I only had a roommate once—not counting a sister, a boyfriend, and husbands. We roomed together in college, half of junior year and half of senior year. Spring semester of our junior year, I was in France. Fall semester of our senior year, she was in Taiwan.

She came back from Taiwan with a ring: a pyramid of rubies. I couldn’t believe the glamour of that ring. So large. So red. So shiny. Not at all a Midwestern type of ring during the 60s.

Senior year we had a suite. I remember going into her room one morning. She had just taken a shower and was slathering her whole body with lotion. Wow, I thought, why is she doing that? I never did that.

We talked about everything in those days: in the same room, or chatting from her room to mine. What’s everything? Wherever our thoughts took us, I guess. She is very chatty. I like that because I’m not particularly chatty.

But here’s the amazing thing. Spending ten hours with her in Chicago last week, so many years later, I found that nothing has essentially changed. We talked about husbands, children, aging, life, death, and, yes, jewels, or lack thereof. We didn’t talk about skin, but I noticed that the slathering of lotion over 40+ years makes a difference. I came to know once again what I already knew: once a roommate, always a roommate.

Chalk Painting on the Sidewalk

Last fall I wrote a blog titled “What’s in a Tidbit.” It was about a neighborhood gathering for an older couple who were leaving their home of 37 years to move into a retirement apartment.

Yesterday I was taking a walk around the neighborhood. As I came up the hill and turned the corner on our block, I passed the house of the people who had hosted the gathering. Knowing they are spending this week in New York City, I thought about where they might be staying: East Side, West Side, Theater District, etc.? I have a penchant for the Upper West Side, so I decided to place them there. I wondered what art exhibits they would be seeing. Having recently scanned the New Yorker art museum listings, I placed one of their outings at the Guggenheim to see “Haunted: Contemporary Photography/Video/Performance” because I had read that “much contemporary photography and video is haunted by the past, often by its own recent history,” a conception of contemporary photography I have thought true myself.

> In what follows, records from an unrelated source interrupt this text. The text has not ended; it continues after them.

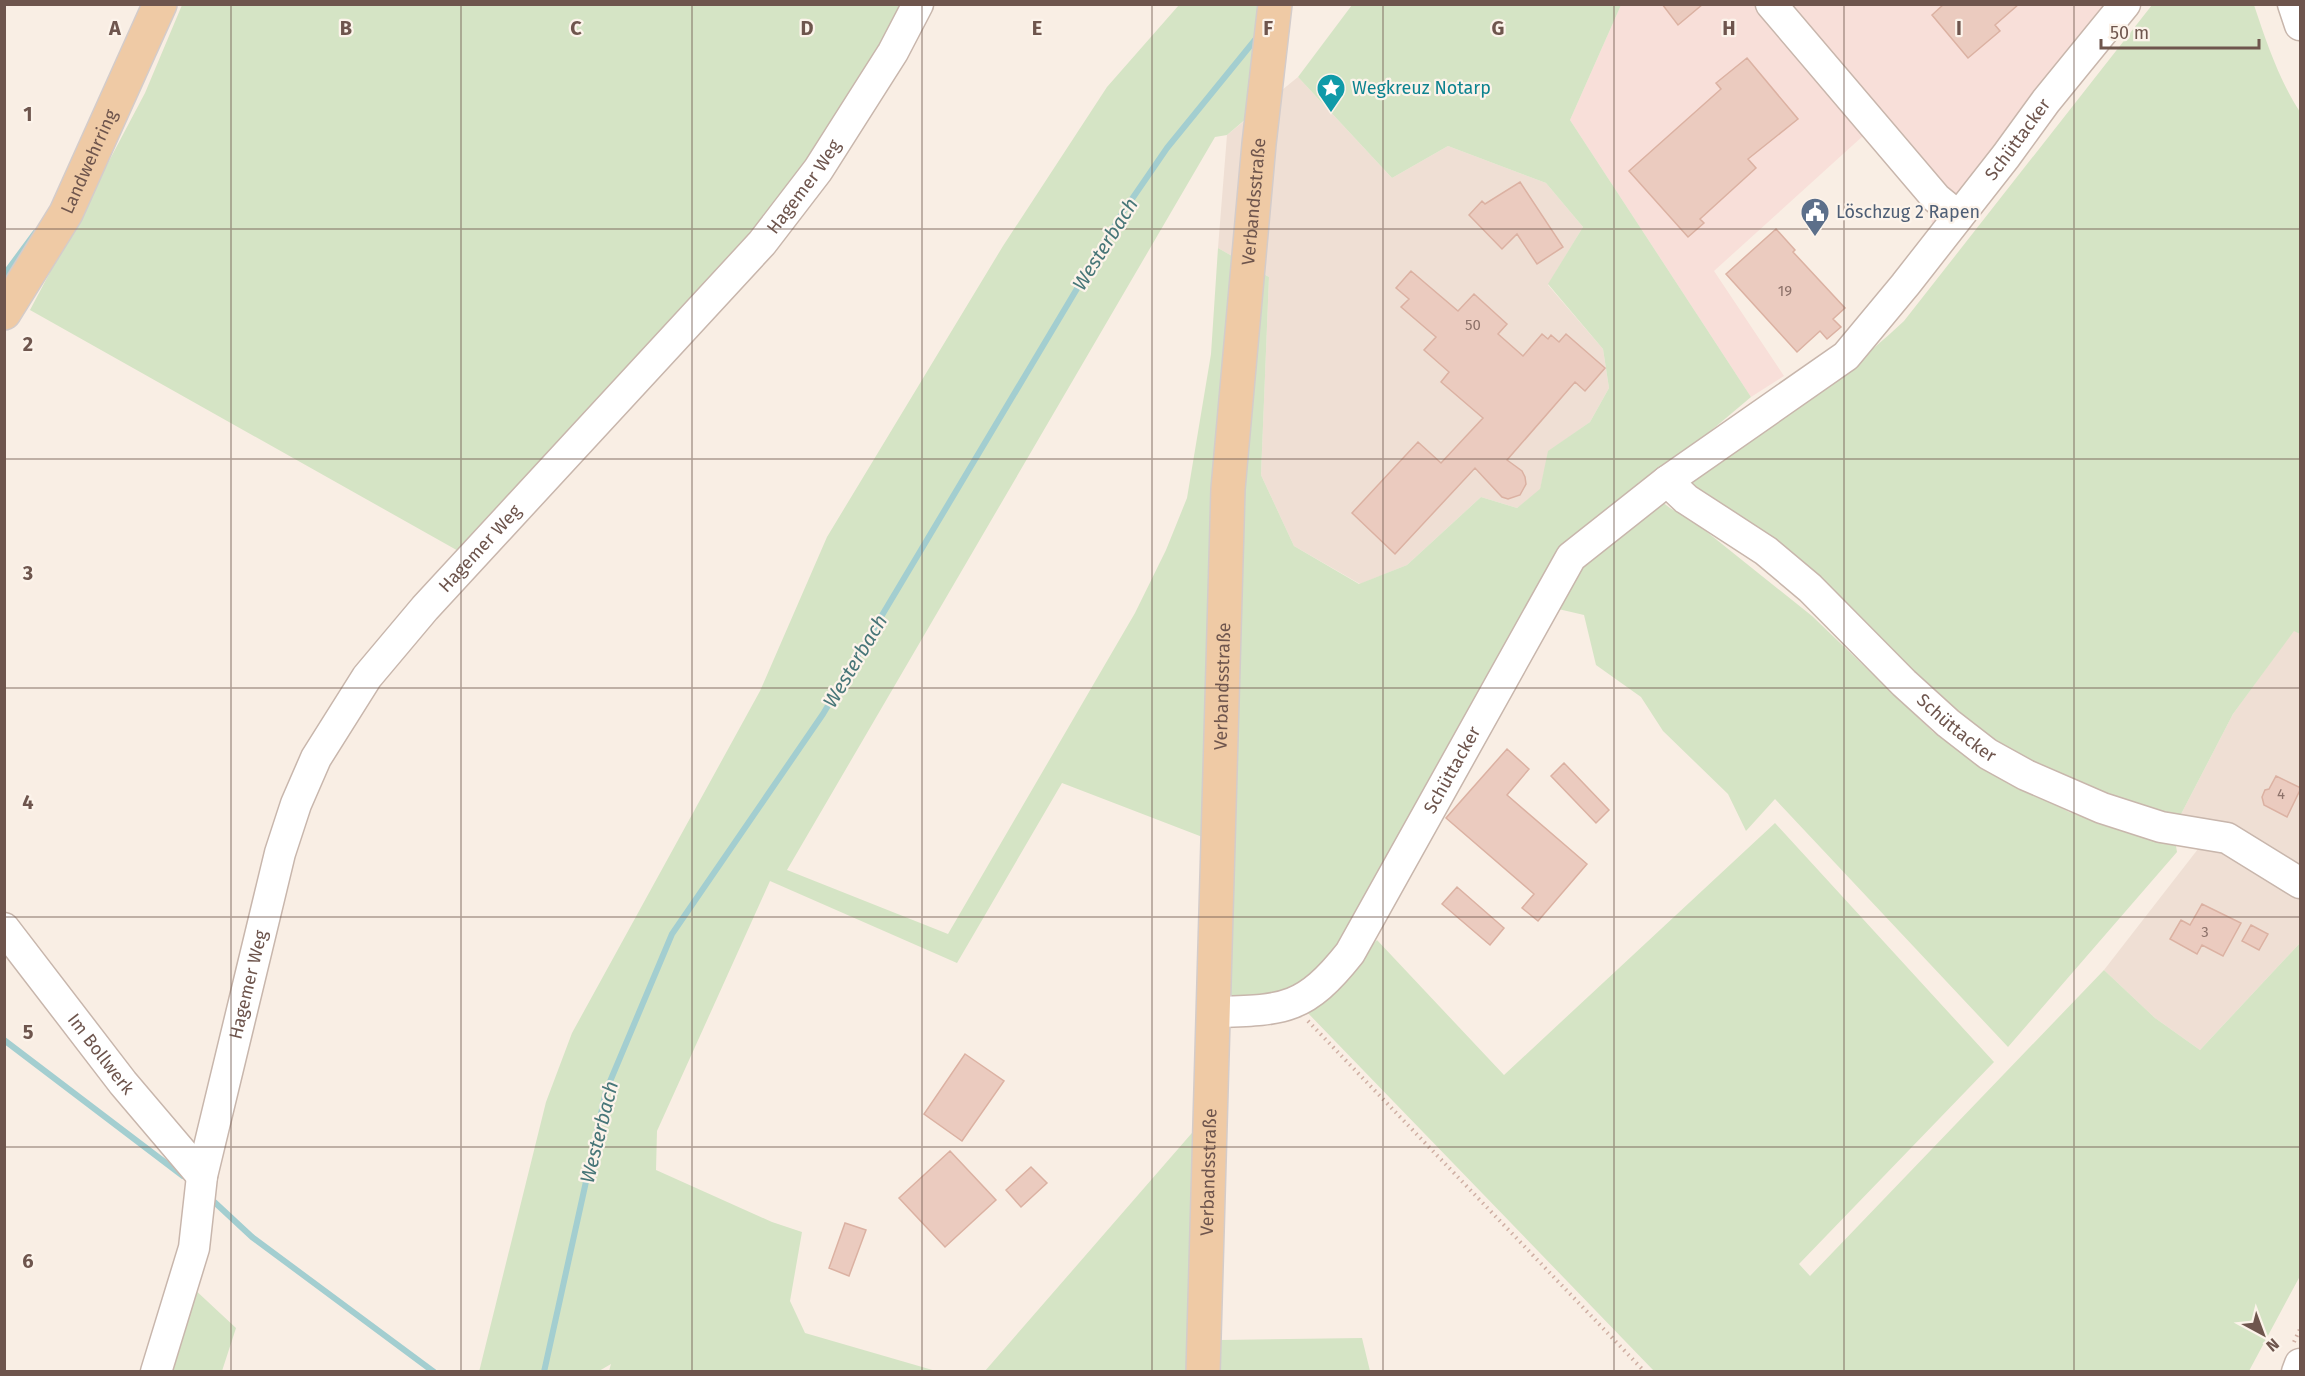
<svg xmlns="http://www.w3.org/2000/svg" width="2305" height="1376" font-family="'Fira Sans',sans-serif">
<style>
.residential{fill:#efdfd4}
.commercial{fill:#f8dfd9}
.green{fill:#d5e4c5}
.lines{fill:none;stroke-linecap:round;stroke-linejoin:round}
.stream{stroke:#a3ced0;stroke-width:6}
.building{fill:#ebcbbf;stroke:#dbb1a2;stroke-width:1.5}
.minor-casing{stroke:#c8b6ac;stroke-width:33}
.major-casing{stroke:#d4ccca;stroke-width:36}
.path{stroke:#cfafa3;stroke-width:4;stroke-dasharray:1.5 4.5;stroke-linecap:butt}
.minor{stroke:#fff;stroke-width:30}
.major{stroke:#efcaa5;stroke-width:33}
.grid{fill:none;stroke:#6e554d;stroke-width:1.5;stroke-opacity:0.55}
.labels{text-anchor:middle;stroke-width:4.5;stroke-linejoin:round;paint-order:stroke}
.number-label{font-size:15px;fill:#8d726a}
.culture-label{font-size:18px;fill:#0d838f;stroke:#fcf3ea;text-anchor:start}
.street-label{font-size:18px;fill:#6e554d;stroke:#fcf3ea}
.service-label{font-size:18px;fill:#4e5e75;stroke:#fcf3ea;text-anchor:start}
.water-label{font-size:20px;font-style:italic;fill:#477678;stroke:#fcf3ea}
.grid-label{font-size:20px;text-anchor:middle;font-weight:bold;fill:#6e554d;stroke:#fcf3ea;stroke-width:4.5;stroke-linejoin:round;paint-order:stroke}
</style>
<rect width="100%" height="100%" fill="#f9eee4"/>
<path class="residential" d="M 1298,77 L 1392,178 L 1448,146 L 1546,183 L 1583,227 L 1548,285 L 1603,349 L 1609,388 L 1590,422 L 1549,451 L 1540,490 L 1517,508 L 1481,497 L 1407,565 L 1360,584 L 1294,546 L 1261,475 L 1269,277 L 1218,248 L 1227,135 Z
M 2294,630 L 2300,634 L 2300,943 L 2200,1050 L 2155,1018 L 2104,970 L 2198,849 L 2206,829 L 2178,820 L 2233,714 Z"/>
<path class="commercial" d="M 1621,5 L 2112,5 L 1931,234 L 1932,223 L 1928,207 L 1864,135 L 1714,271 L 1784,376 L 1751,397 L 1570,120 Z"/>
<path class="green" d="M 182,5 L 910,5 L 811,167 L 469,557 L 30,310 L 145,93 Z
M 1179,5 L 1260,5 L 1247,118 L 1227,135 L 1215,137 L 787,870 L 948,934 L 1135,613 L 1166,550 L 1187,498 L 1211,354 L 1218,248 L 1269,277 L 1261,475 L 1294,546 L 1359,584 L 1407,565 L 1481,497 L 1517,508 L 1540,489 L 1548,451 L 1590,422 L 1609,388 L 1603,349 L 1548,284 L 1583,227 L 1546,183 L 1448,146 L 1392,178 L 1298,77 L 1352,5 L 1621,5 L 1570,120 L 1751,397 L 1694,445 L 1638,483 L 1670,508 L 1697,524 L 1812,616 L 1933,732 L 1980,765 L 2069,812 L 2136,835 L 2176,846 L 2177,852 L 2008,1047 L 1775,799 L 1746,831 L 1728,794 L 1663,731 L 1641,697 L 1596,665 L 1584,615 L 1554,608 L 1350,953 L 1301,992 L 1229,1006 L 1242,550 L 1205,838 L 1062,783 L 957,963 L 770,881 L 657,1131 L 656,1170 L 772,1222 L 802,1232 L 790,1301 L 805,1333 L 936,1371 L 609,1371 L 611,1364 L 599,1371 L 479,1372 L 546,1102 L 572,1033 L 760,691 L 827,537 L 1003,246 L 1107,87 Z
M 2152,5 L 2254,5 C 2266,41 2279,80 2300,112 L 2300,634 L 2294,631 L 2233,714 L 2178,820 L 2117,801 L 2022,761 L 1965,722 L 1697,492 L 1693,483 L 1695,474 C 1769,425 1840,382 1904,321 Z
M 1775,823 L 1994,1062 L 1799,1264 L 1810,1276 L 2104,970 L 2155,1018 L 2200,1050 L 2300,943 L 2300,1276 L 2249,1371 L 1654,1371 L 1304,1009 L 1377,940 L 1504,1075 Z
M 1198,1126 L 1190,1371 L 985,1371 Z
M 192,1287 L 236,1328 L 222,1371 L 164,1372 Z
M 1362,1338 L 1370,1371 L 1219,1372 L 1220,1340 Z"/>
<g class="lines">
<path class="stream" d="M 4,275 L 35,233
M 4,1040 L 183,1176
M 210,1198 L 252,1237 L 434,1372
M 544,1372 L 606,1091 L 672,934 L 823,714 L 1121,215 L 1167,148 L 1259,35"/>
</g>
<path class="building" d="M 1662,4 L 1703,4 L 1678,25 Z
M 1944,4 L 2019,4 L 1995,25 L 2000,31 L 1968,58 L 1932,15 Z
M 1747,58 L 1798,119 L 1748,159 L 1756,168 L 1700,219 L 1704,223 L 1688,237 L 1629,171 L 1721,89 L 1716,83 Z
M 1520,182 L 1563,247 L 1537,264 L 1517,234 L 1502,249 L 1469,215 L 1482,201 L 1485,204 Z
M 1776,229 L 1795,250 L 1793,252 L 1845,308 L 1833,319 L 1841,327 L 1827,339 L 1820,331 L 1797,352 L 1726,274 Z
M 1411,271 L 1458,311 L 1474,294 L 1507,324 L 1498,334 L 1523,356 L 1542,334 L 1548,339 L 1551,335 L 1559,342 L 1566,334 L 1605,368 L 1585,391 L 1575,382 L 1507,460 L 1522,471 L 1525,477 L 1526,484 L 1520,495 L 1508,499 L 1502,497 L 1475,468 L 1395,554 L 1352,513 L 1418,442 L 1441,463 L 1483,418 L 1441,382 L 1449,372 L 1424,350 L 1436,337 L 1401,307 L 1409,299 L 1396,288 Z
M 1507,749 L 1529,769 L 1507,795 L 1587,864 L 1538,921 L 1522,908 L 1534,894 L 1446,818 Z
M 1564,763 L 1609,810 L 1596,823 L 1551,776 Z
M 2276,776 L 2301,788 L 2287,817 L 2264,805 L 2262,797 L 2265,790 L 2269,789 Z
M 1457,887 L 1504,928 L 1490,945 L 1442,904 Z
M 2202,904 L 2241,923 L 2223,956 L 2202,945 L 2197,954 L 2170,939 L 2181,920 L 2190,925 Z
M 2251,925 L 2268,934 L 2259,950 L 2242,941 Z
M 965,1054 L 1004,1081 L 962,1141 L 924,1114 Z
M 950,1151 L 996,1200 L 945,1247 L 899,1198 Z
M 1031,1167 L 1047,1183 L 1021,1207 L 1006,1190 Z
M 845,1223 L 866,1230 L 849,1276 L 829,1268 Z"/>
<g class="lines">
<g class="minor-casing">
<g id="minor">
<path d="M 1771,4 L 1936,198 L 1958,216"/>
<path d="M 2293,4 L 2300,25"/>
<path id="s1" d="M 1667,481 L 1686,499 L 1766,551 L 1810,588 L 1904,683 L 1948,723 L 1988,754 L 2026,775 L 2102,808 L 2161,827 L 2227,838 L 2300,883"/>
<path id="s2" d="M 4,928 L 123,1083 L 202,1176"/>
<path id="s3" d="M 1214,1012 C 1284,1010 1304,1011 1350,953 L 1571,557 L 1667,481 L 1846,356 L 1905,285 L 2006,156 L 2046,101 L 2125,4"/>
<path id="s4" d="M 156,1372 L 194,1248 L 202,1176 L 280,853 L 296,804 L 316,758 L 367,677 L 425,608 L 762,243 L 818,170 L 893,52 L 918,4"/>
<path d="M 2297,1372 L 2300,1364"/>
</g>
</g>
<g class="major-casing">
<g id="major">
<path id="s5" d="M 4,313 L 66,213 L 160,4"/>
<path id="s6" d="M 1203,1372 L 1228,489 L 1259,144 L 1275,4"/>
</g>
</g>
<path class="path" d="M 1308,1021 L 1645,1372
M 2294,1342 L 2300,1329"/>
<use href="#minor" class="minor"/>
<use href="#major" class="major"/>
</g>
<path class="grid" d="M 231,4 L 231,1372M 461,4 L 461,1372M 692,4 L 692,1372M 922,4 L 922,1372M 1152,4 L 1152,1372M 1383,4 L 1383,1372M 1614,4 L 1614,1372M 1844,4 L 1844,1372M 2074,4 L 2074,1372M 4,229 L 2300,229M 4,459 L 2300,459M 4,688 L 2300,688M 4,917 L 2300,917M 4,1147 L 2300,1147"/>
<defs>
<g id="sight-pin" transform="scale(1.5)"><path d="M0 17L-7.5 6A9.5 9.5 0 1 1 7.5 6Z" fill="#0f9aa8" stroke="#fcf3ea"/><path d="M0-6L1.8-2.2L6-1.7L2.9 1.2L3.7 5.4L0 3.3L-3.7 5.4L-2.9 1.2L-6-1.7L-1.8-2.2Z" fill="#fff"/></g>
<g id="civic-pin" transform="scale(1.5)"><path d="M0 17L-7.5 6A9.5 9.5 0 1 1 7.5 6Z" fill="#5c6f8a" stroke="#fcf3ea"/><path d="M-.6-6.5H3V-4.5H.6V-3L4-1V1h2V6H-6V1h2V-1L-.6-3ZM-1.2 2.5V6h2.4V2.5Z" fill="#fff"/></g>
</defs>
<g fill-rule="evenodd">
<use href="#sight-pin" x="1331" y="88"/>
<use href="#civic-pin" x="1815" y="212"/>
</g>
<g class="labels">
<g class="number-label">
<text x="1785" y="296">19</text>
<text x="1473" y="330">50</text>
<text x="2281" y="799">4</text>
<text x="2205" y="937">3</text>
</g>
<g class="culture-label">
<text x="1352" y="94">Wegkreuz Notarp</text>
</g>
<g class="street-label">
<text dy="6" stroke="none"><textPath href="#s3" startOffset="1227">Schüttacker</textPath></text>
<text dy="6" stroke="none"><textPath href="#s5" startOffset="174">Landwehrring</textPath></text>
<text dy="6" stroke="none"><textPath href="#s4" startOffset="1389">Hagemer Weg</textPath></text>
<text dy="6" stroke="none"><textPath href="#s6" startOffset="1172">Verbandsstraße</textPath></text>
<text dy="6" stroke="none"><textPath href="#s4" startOffset="903">Hagemer Weg</textPath></text>
<text dy="6" stroke="none"><textPath href="#s6" startOffset="686">Verbandsstraße</textPath></text>
<text dy="6" stroke="none"><textPath href="#s1" startOffset="382">Schüttacker</textPath></text>
<text dy="6" stroke="none"><textPath href="#s3" startOffset="366">Schüttacker</textPath></text>
<text dy="6" stroke="none"><textPath href="#s4" startOffset="399">Hagemer Weg</textPath></text>
<text dy="6" stroke="none"><textPath href="#s2" startOffset="159">Im Bollwerk</textPath></text>
<text dy="6" stroke="none"><textPath href="#s6" startOffset="200">Verbandsstraße</textPath></text>
</g>
<g class="service-label">
<text x="1836" y="218">Löschzug 2 Rapen</text>
</g>
<g class="water-label">
<text transform="translate(1105 244) rotate(-58)" y="7">Westerbach</text>
<text transform="translate(855 661) rotate(-59)" y="7">Westerbach</text>
<text transform="translate(599 1132) rotate(-76)" y="7">Westerbach</text>
</g>
</g>
<g class="grid-label">
<text x="115" y="35">A</text>
<text x="346" y="35">B</text>
<text x="576" y="35">C</text>
<text x="807" y="35">D</text>
<text x="1037" y="35">E</text>
<text x="1268" y="35">F</text>
<text x="1498" y="35">G</text>
<text x="1729" y="35">H</text>
<text x="1959" y="35">I</text>
<text x="28" y="121">1</text>
<text x="28" y="351">2</text>
<text x="28" y="580">3</text>
<text x="28" y="809">4</text>
<text x="28" y="1039">5</text>
<text x="28" y="1268">6</text>
</g>
<rect width="2305" height="1376" fill="none" stroke="#6e554d" stroke-width="12"/>
<g transform="translate(2263 1334) rotate(139)" stroke="#fcf3ea" stroke-width="4.5" paint-order="stroke">
<path d="M0-4.5L10 22L0 15L-10 22Z" fill="#6e554d"/>
<text y="-9" font-size="16" font-weight="bold" text-anchor="middle" fill="#6e554d">N</text>
</g>
<path d="M2101 39v9h158v-9" fill="none" stroke="#6e554d" stroke-width="3"/>
<text x="2110" y="39" font-size="18" fill="#6e554d" stroke="#fcf3ea" stroke-width="4.5" paint-order="stroke">50 m</text>
</svg>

As I walked past the house of our departed neighbors, my eyes caught a vision chalked on the sidewalk of sky flooded by rainbow, rain, and floating clouds; a few steps over it, a heart, a dancing flower, a starburst. In the myrtle off to the side stood a little bottle-green watering can.

I remember seeing my aging neighbor down on her knees amongst these delicate purple flowers digging away at something, her upper torso rigid, bent over.

Sometime in the past couple of months, a young family has moved into the house my older neighbors moved out of. The old mailbox has been painted an orange-red. The children now own the sidewalk with the drawings from their minds.

Shapes and Color Inform

The word “Matisse” instantly throws down a picture in my mind of vibrant color and shapes, as in Le bonheur de vivre. However, the exhibit “Matisse: Radical Invention, 1913-1917,” presently at the Chicago Art Institute, re-taught me what those two words can mean.

Sketches, drawings, and etchings informed painting, painting informed sculpture, sculpture informed painting, painting informed painting as Matisse worked out his ideas with shapes, form, and color during those four years.

His simple line drawing of Greta Prozor arrested me: face shape—a triangle; hair—four lines; eyes—ovals with pointed ends. One of the eyeballs is shaded, offsetting the other one, which is not. The woman draws you in with one eye, keeps you at a distance with the other.

Matisse’s painting Portrait of Sarah Stein continues with the shapes he used in his study of “Portrait of Sarah Stein”; he pulls in similar shapes from his drawing of Greta Prozor. Blue “roads” of color back the dark hair, luminous tan face, and neck of Sarah Stein. The viewer is allowed to see the inside of the person because both model and artist, through their special bond, have decided to invite the viewer in.

Bathers by a River, a forceful painting—five meters long—embodies Matisse’s giant struggle before and during the World War I years to find a complex integration with distinction of parts. He built and reduced paint of grey, black, white, pink, green, and blue to “discover in nature how my sensations should come” mixed with “the essential character of a landscape,” or mixed with the essential forms in a landscape. His final dynamic product finds a balance in the vertical rhythmical lines.

Once seen, Greta Prozor (48f), Portrait of Sarah Stein, and Bathers by a River carved a place of permanence in my mind.